▶ Provided text
.....
MarioniLab / FurtherMNN2018

Code for further development of the mutual nearest neighbours batch correction method, as implemented in the batchelor package.
22 stars 6 forks source link

Do I need do mnn correct again after subset data? #6

Closed zacharylau10 closed 5 years ago

zacharylau10 commented 5 years ago

Hi, Thanks for developing this fantastic package. There is an question when I precessed my data using MNN correction and I want to choose some subclusters to further analysis. Should I do MNN correction again?

LTLA commented 5 years ago

No, you don't have to re-correct, and actually, re-correcting may be harmful. In the most extreme case, if you select subclusters that are unique to each batch, recorrecting would incorrectly eliminate genuine differences between subclusters. Conversely, the definition of your subclusters would depend on the initial MNN correction so if that correction wasn't satisfactory then you're already in trouble.

I can't see a clear use case for correcting, subsetting and correcting again, for the reasons discussed above. The only situation where I would perform multiple rounds of correction is when I am doing a hierarchical merge across batches, and this requires some care to avoid repeating unnecessary steps.

zacharylau10 commented 5 years ago

Thank you~

GangLiTarheel commented 5 years ago

Hi,

Thanks for the discussion. Your answers also solved my problem.

But I am a little confused about the results of MNN. When I used a small subset of data to select neighbors, I can find even more neighbors than using the whole dataset. I thought it should always be smaller. Any thoughts or comments on that?

Thank you for your time. Gang

LTLA commented 5 years ago

Here's one possible explanation.

I have subpopulations A and B in batch 1, and subpopulations B' and C' in batch 2. Assume that they're arranged with an batch effect orthogonal to the within-batch differences:

A---B         # Batch 1
    B'---C'   # Batch 2

With the full data, the MNNs are correctly identified between the matching subpopulations B and B', while A and C' have no MNNs. However, if you subset the data to remove B and B', you get:

A             # Batch 1
         C'   # Batch 2

... where the MNNs form (probably incorrectly) between A and C'. This reflects my previous warnings about subsetting. If A and C' happen to be larger than B and B', you'll get more MNNs with the former.

GangLiTarheel commented 5 years ago

Thank you!
.....
▶ Records supplied

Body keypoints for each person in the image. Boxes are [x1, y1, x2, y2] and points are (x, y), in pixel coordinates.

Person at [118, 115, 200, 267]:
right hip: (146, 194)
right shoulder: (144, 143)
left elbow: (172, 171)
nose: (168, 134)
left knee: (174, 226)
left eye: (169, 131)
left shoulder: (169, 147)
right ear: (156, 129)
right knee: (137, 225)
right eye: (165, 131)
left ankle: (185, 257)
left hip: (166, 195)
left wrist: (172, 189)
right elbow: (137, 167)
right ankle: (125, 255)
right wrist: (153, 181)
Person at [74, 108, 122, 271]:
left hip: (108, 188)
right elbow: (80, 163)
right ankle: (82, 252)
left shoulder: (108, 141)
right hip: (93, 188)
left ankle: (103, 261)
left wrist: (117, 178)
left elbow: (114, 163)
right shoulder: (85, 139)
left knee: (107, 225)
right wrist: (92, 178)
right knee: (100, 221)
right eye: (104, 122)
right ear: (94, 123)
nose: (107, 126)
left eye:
.....
▶ What needs to be done
According to the thread on MNN batch correction, must MNN correction be redone after selecting subclusters for further analysis? The data after the thread is separate material, unrelated to it.

▶ Finished task
No, re-correcting is not needed and may actually be harmful.